A week-long strike by medics in the County has paralysed operations in 132 public health facilities.
Patients were stranded on hospital beds, as the county and the medics kept trading blame over who was responsible for the strike.
The medics said they had not been paid for the last three months.
Through their unions - the Kenya Medical Practitioners Union (KMPDU), Kenya National Union of Nurses (Knun), Kenya Union of Clinical Officers (Kuco) and Kenya National Union of Medical Laboratory Officers (Kumlo) - the medics said the County Government was silent on their salary demands.
KMPDU Kisumu branch liaison officer Robert Sadia claimed the union had reached out to Governor Anyang’ Nyong’o many times, but was always ignored.
“They have gone silent, ignoring our willingness to engage with them even as the patients suffer,” said Dr Sadia.

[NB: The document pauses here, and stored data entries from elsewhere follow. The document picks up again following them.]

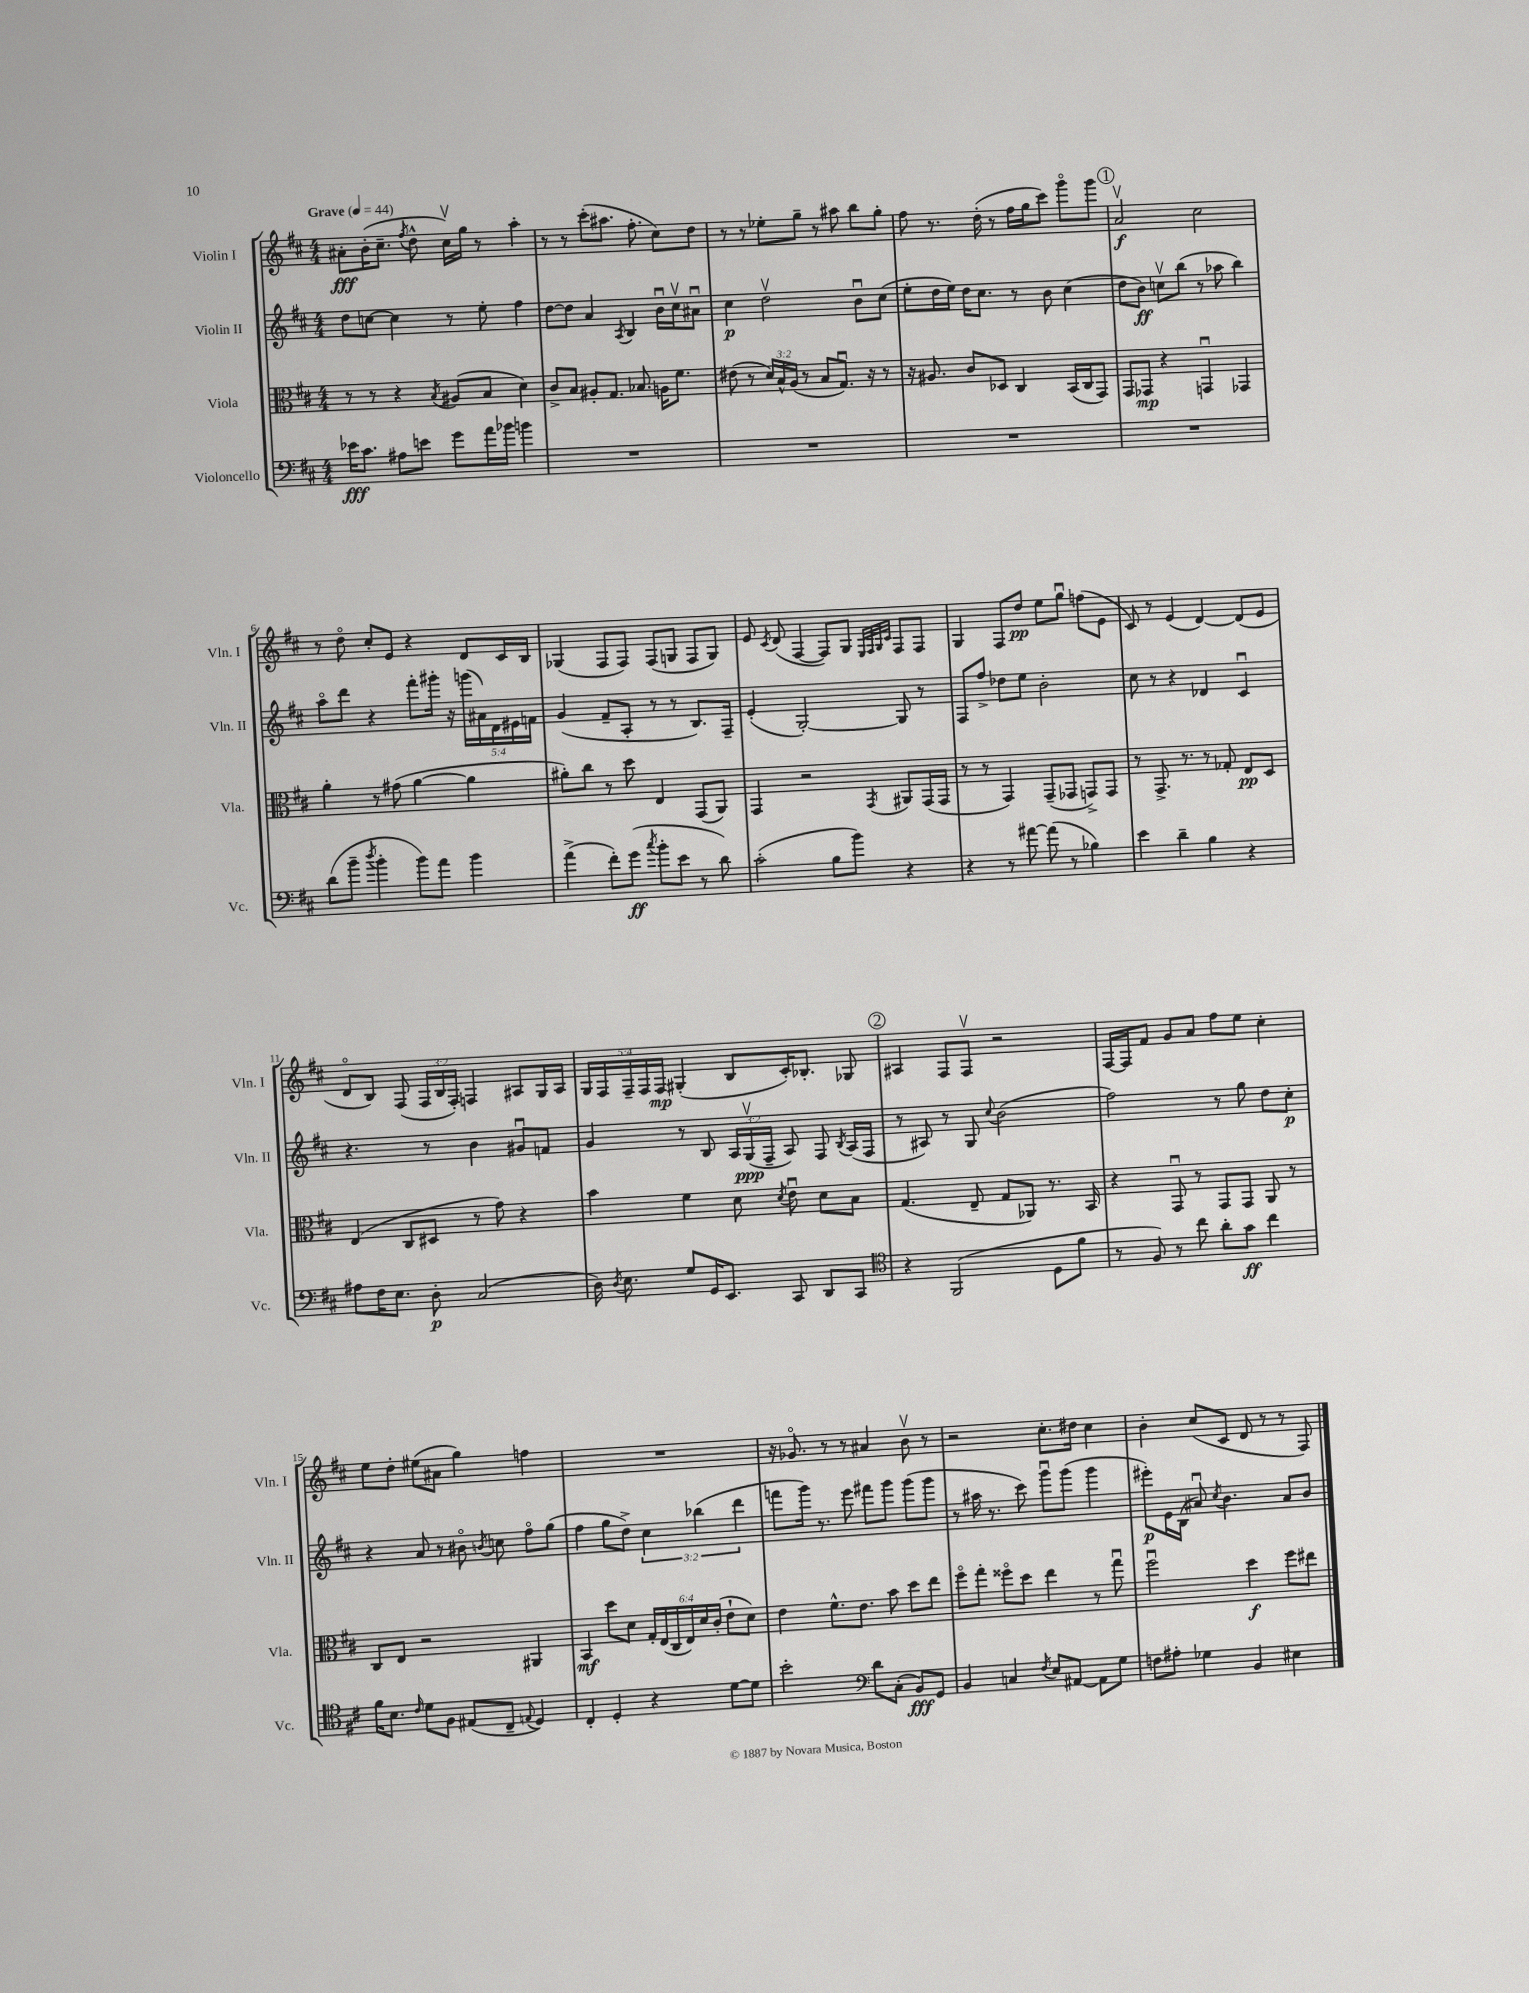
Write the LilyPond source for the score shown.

<<
\new StaffGroup <<
\new Staff = "s0" \with { instrumentName = "Violin I" shortInstrumentName = "Vln. I" } {
    \clef treble \key d \major \numericTimeSignature \time 4/4 \override Staff.TupletNumber.text = #tuplet-number::calc-fraction-text \tempo "Grave" 4 = 44
    \autoBeamOff ais'8[-.\fff b'16-.( cis''8.]-- \acciaccatura { fis''8 } d''8-^ cis''16[\upbow) g''16] r8 a''4-. |
    r8 r8 cis'''8[-.( ais''8.] fis''8.-. cis''8[) d''8] |
    r8 r8 ees''8[-. g''8]-- r8 ais''8 b''8[ g''8]-. |
    fis''8 r8. d''16-.( r8 fis''16[ g''16 cis'''8]) g'''8[\flageolet g'''8] |
    \mark \markup { \circle "1" } a'2\upbow\f cis''2 |
    r8 d''8\flageolet cis''8[-. e'8] r4 d'8[ cis'16 b16] |
    ges4( fis8[ fis8]) fis8[( g8] fis8[ g8]) |
    e'8 \acciaccatura { cis'8 } d'8( fis4~ fis8[) g8] \grace { e32[ fis32 g32 cis'32] } fis8[ fis8] |
    g4 fis8[ d''8]\pp e''8[ g''8]\downbow f''8[( e'8] |
    cis'8) r8 e'4( d'4~) d'8[( e'8] |
    d'8[\flageolet b8]) fis8( \tuplet 3/2 { fis16[ b16 fis16]-.) } f4 ais8[ g16 ais16] |
    \tuplet 5/4 { g16[ fis16 fis16-- fis16 fis16]\mp } gis4-.( b8[ cis'16-.) bes8.]-. ges8 |
    \mark \markup { \circle "2" } ais4 fis8[ fis8]\upbow r2 |
    fis16[~ fis16 fis'8] g'8[ a'8] fis''8[ e''8] cis''4-. |
    e''8[ d''8]-. eis''8[( ais'8] g''4) f''4 |
    R1 |
    r16 ges'8.\flageolet r8 r8 ais'4 b'8\upbow r8 |
    r2 cis''8.[-. dis''16] cis''4 |
    b'4-. cis''8[( cis'8] d'8 r8 r8 fis8) \bar "|." |
}
\new Staff = "s1" \with { instrumentName = "Violin II" shortInstrumentName = "Vln. II" } {
    \clef treble \key d \major \numericTimeSignature \time 4/4 \override Staff.TupletNumber.text = #tuplet-number::calc-fraction-text
    \autoBeamOff d''8[ c''8]~ c''4 r8 e''8-. fis''4 |
    d''8[~ d''8] a'4 \acciaccatura { a8 } b4 b'16[\downbow cis''16\upbow ais'8]\downbow |
    cis''4\p d''2\upbow b'8[\downbow cis''8]( |
    e''8[-. d''16 e''16]) d''16[ cis''8.] r8 b'8 cis''4( |
    \mark \markup { \circle "1" } d''8[ b'8]\ff) c''8[\upbow b''8]( r8 aes''8 b''4) |
    a''8[\flageolet d'''8] r4 fis'''8[-. gis'''16]-. r16 \tuplet 5/4 { g'''16[( ais'16) d'16 eis'16 f'16] } |
    g'4( fis'8[-- a8]-. r8 r8 b8.[) fis16]-- |
    e'4-.( g2~-.) g8 r8 |
    fis8[ fis''8]-> des''8[ e''8] b'2-. |
    cis''8 r8 r4 des'4 cis'4\downbow |
    r4. r8 b'4 gis'8[\downbow f'8] |
    g'4 r8 b8 \tuplet 3/2 { a16[ g16\upbow\ppp( fis16]-- } a8) fis8 \acciaccatura { b8 } a16[( fis16] |
    \mark \markup { \circle "2" } r8 ais8) r8 g8 \appoggiatura { cis''8 } b'2( |
    fis''2) r8 g''8 d''8[ cis''8]-.\p |
    r4 a'8 r8 bis'8\flageolet \acciaccatura { b'8 } c''8 fis''8[\flageolet g''8]( |
    fis''4 g''8[ d''8]->) \tuplet 3/2 { cis''4 bes''4( d'''4 } |
    f'''8[ g'''16]) r8. e'''8 fis'''8[ g'''8] g'''8[( g'''8] |
    r8 ais''16 r8. cis'''8) g'''8[\downbow g'''8]( g'''4 |
    eis'''8[-.\p) e'16 b16]( ais'8\downbow) \acciaccatura { cis''8 } b'4. ais'8[ b'8] \bar "|." |
}
\new Staff = "s2" \with { instrumentName = "Viola" shortInstrumentName = "Vla." } {
    \clef alto \key d \major \numericTimeSignature \time 4/4 \override Staff.TupletNumber.text = #tuplet-number::calc-fraction-text
    \autoBeamOff r8 r8 r4 \acciaccatura { b8 } ais8[( b8] d'4) |
    cis'8[-> b8] ais8[-. g8.] bes8. a16[ fis'8.] |
    eis'8( r8 \tuplet 3/2 { d'16[) b16-^ a16]( } r8 b8[ g8.]\downbow) r16 r8 |
    r16 ais8. cis'8[ des8] cis4 b,16[( cis16 g,8]) |
    \mark \markup { \circle "1" } g,8[ ges,8]\mp r4 g,4\downbow ges,4 |
    a'4-. r8 gis'8( a'4~ a'4 |
    ais'8[-.) cis''8] r8 d''8 e4 g,8[( a,8]) |
    g,4 r2 \acciaccatura { g,8 } ais,8[ g,16( g,16] |
    r8 r8 g,4) g,8[--( ges,8] g,8[->) g,8] |
    r8 g,8.-> r8. r8 ges8-. e8[\pp d8] |
    e4( cis8[ dis8] r8 g'8) r4 |
    b'4 fis'4 d'8 \acciaccatura { d'8 } e'8\downbow d'8[ b8] |
    \mark \markup { \circle "2" } g4.( e8-- g8[ aes,8]) r8. b,16 |
    r4 g,8\downbow r8 g,8[ g,8] a,8 r8 |
    cis8[ e8] r2 ais,4 |
    b,4\mf d''8[ d'8] \tuplet 6/4 { g16[-. e16( cis16 e16) d'16 cis'16]-.( } e'8[-! d'8]) |
    e'4 fis'8.[-^ e'8.] b'8 d''8[ e''8] |
    fis''8[\flageolet g''8]-. fisis''8[\flageolet d''8] e''4 r8 g''8\downbow |
    fis''2\downbow d''4\f fis''8[ eis''8] \bar "|." |
}
\new Staff = "s3" \with { instrumentName = "Violoncello" shortInstrumentName = "Vc." } {
    \clef bass \key d \major \numericTimeSignature \time 4/4
    \autoBeamOff ees'16[\fff cis'8.] ais8[ e'8] g'8[ a'16 bes'16] b'4 |
    R1 |
    R1 |
    R1 |
    \mark \markup { \circle "1" } R1 |
    d'8[( b'8]-- \acciaccatura { d''8 } b'4-. b'8[) a'8] b'4 |
    a'4->( fis'8[-.) g'8]\ff( \acciaccatura { cis''8 } b'8[-. e'8] r8 d'8) |
    cis'2-.( b8[ b'8]) r4 |
    r4 r8 ais'8~ ais'8( r8 bes4) |
    e'4 d'4-- b4 r4 |
    ais8[ fis16 e8.] d8-.\p cis2( |
    d16) \acciaccatura { d8 } e8. g8[ g,16 e,8.] cis,8 d,8[ cis,8] |
    \mark \markup { \circle "2" } \clef tenor r4 fis,2( d8[ fis'8] |
    r8 fis8) r8 cis''8 a'8[-. g'8]\ff cis''4 |
    fis'16[ b8.] \grace { cis'16 } d'8[ fis8] eis8[( cis8]-- \appoggiatura { e8 } d4) |
    cis4-. d4-. r4 d'8[~ d'8] |
    b'2-. \clef bass d'8[ cis8]-.( b,8[\fff) g,8] |
    b,4 c4 \acciaccatura { fis8 } e8[ ais,8]~ ais,8[ g8] |
    f8[ ais8]-. ges4 b,4 eis4 \bar "|." |
}
>>
>>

He noted that the health workers he represented would only return to work after the county meets all their demands.
The workers are demanding salaries for July, August and September and also want promotions that have stalled since January to be fast-tracked.
County Director of Communication Aloise Ager said the medics had refused to return to work and negotiate with the administration.
“Their claims are dishonest. We asked them to resume work so that we could continue with talks, but they are insisting on the strike," said Mr Ager.
He said the county assembly had approved the 2018/19 budget, and that the medics would be paid this week.
Maurice Opetu, the Kisumu branch Knun Secretary General, said the union resorted to striking after exhausting all dispute resolution mechanisms.
“We want our members to remain at home because our employer will not listen to us,” said Mr Opetu.
Vincent Owaa, the Kuco Kisumu branch chairman, said the last time union members received a salary was in June.
He said the lack of pay had exposed medics to untold suffering. “We shall demonstrate until our demands are met,” said Mr Owaa.
The union officials warned residents against seeking treatment at any public hospital saying they were likely to encounter quacks.
He said all professionals were on strike. “If you find somebody claiming to be a doctor, they are lying to you. Doctors are on strike,” said Owaa.
A spot check at Jaramogi Oginga Odinga Teaching and Referral Hospital showed that a few nurses and interns were taking care of frail patients.
Many wards, including a gynecological one, were closed. The pharmacy and laboratory were also closed.
Only 16 frail patients were lying in beds in the few wards that were opened.
Sources said no admissions were taking place even for the very ill patients at the county's top referral hospital.
Nurses from local Non-Governmental Organisations have been taking care of HIV/Aids patients in a few sub-county hospitals.